As heating and cooling services can tell you, it takes a ton of energy just to reduce a 65-degree room by even one degree.
Now, following the Department of Energy’s 2014 Solar Decathlon, it seems like we’ve come up with a solution. Adoption of green technologies, both on the individual and governmental levels, has shot through the roof in recent years
According to a report from the WorldWatch Institute, a U.S.-based organization that pushes for the adoption of green tech, the United States will surpass many nations in its ability to produce clean energy by the end of the year. On the individual level, usage of solar panels on homes has grown by more than 300% since 2011. It’s good news across the board.
Unfortunately, not every energy problem has been solved with eco-friendly technology. Home air conditioning systems, used by 87% of the U.S. population, according to The Atlantic, still eat up 48% of our total energy usage in this country. The biggest problem is that despite the increased prevalence of less demanding heating and cooling units, like the SEER-rated options from Energy Star, even the best heating and cooling systems remain energy guzzlers.
Energy Efficiency is About Exchanging Energy, Not Adding to It
The biggest challenge for heating and cooling services and engineers has been figuring out how to reduce the energy needed to heat and cool air. As heating and cooling services can tell you, it takes a ton of energy just to reduce a 65-degree room by even one degree. Now, following the Department of Energy’s 2014 Solar Decathlon, it seems like we’ve come up with a solution.

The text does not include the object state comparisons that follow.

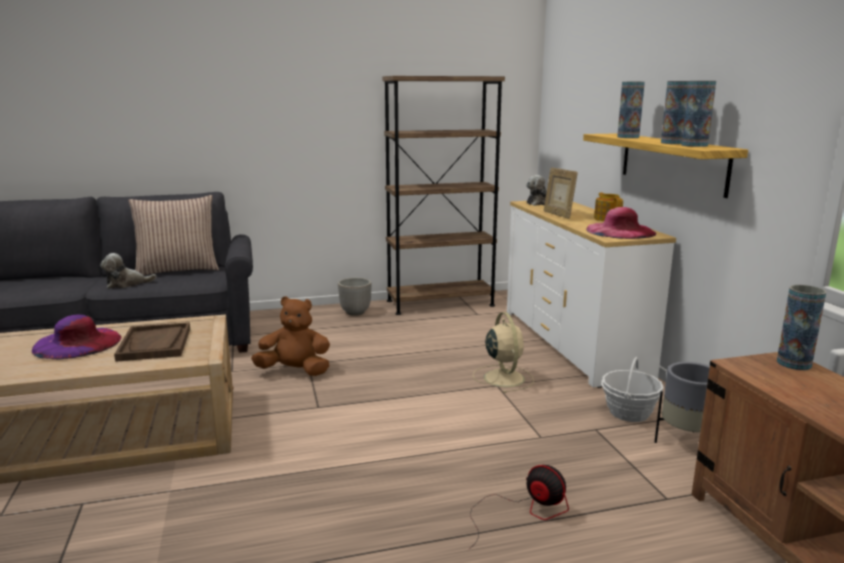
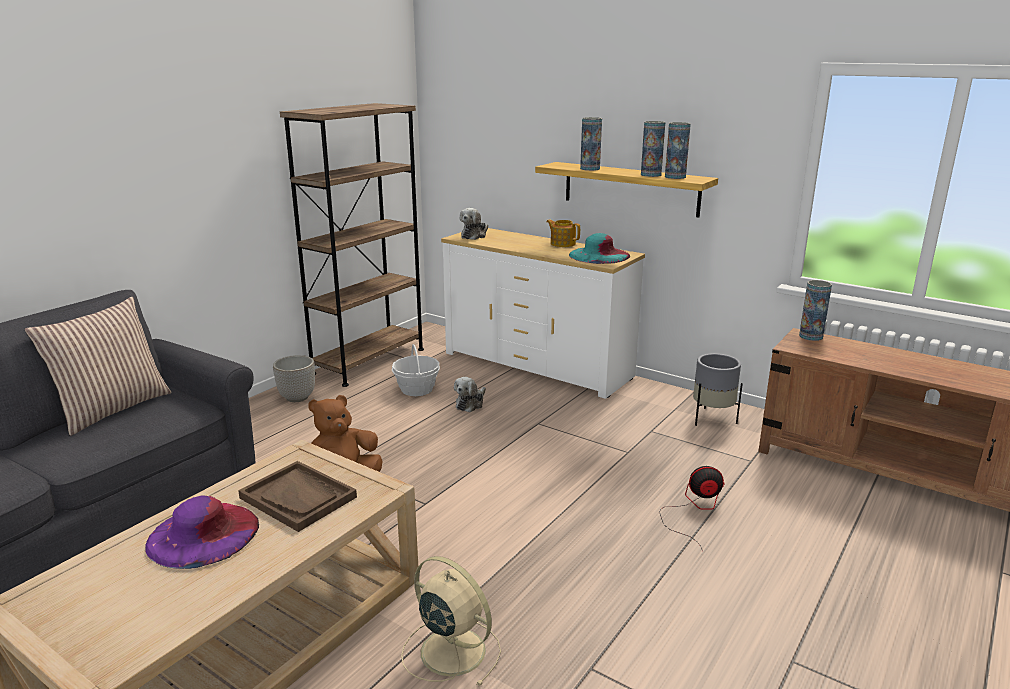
camera: 40 degrees left, 5 degrees up
plush toy [100,253,157,289] -> plush toy moved to [454,377,486,412]
beige fan [473,312,534,393] -> beige fan moved to [401,556,501,686]
picture frame [544,168,578,218] -> none
pink hat [586,207,656,239] -> turquoise hat [569,233,630,264]
basket [601,357,664,422] -> basket moved to [392,344,440,396]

The answer lies in the principal of heat exchange. By using solar powered heat pumps and a series of networked tubing, heated air and water can be pulled back and forth between rooms to condition the air inside — no extra energy required for heating or cooling. It’s a technology that sounds like it could only exist in science fiction. Current heat pumps that work on traditional energy are 50% more energy efficient than heating furnaces and other systems that rely on home air conditioning compressors, as the green energy news site CleanTechnica reports.
The team responsible for this new version of the technology believes they can make it infinitely more efficient, relying completely on renewable energy sources to keep homes comfortable. Current models depend on solar radiation, but there are plans in the works to make geothermal models, as well. Since both water and air can be easily and efficiently heated using this technology, next generation heat pumps could not only affect heating and cooling services and their clients, but those in the water-related industries as well.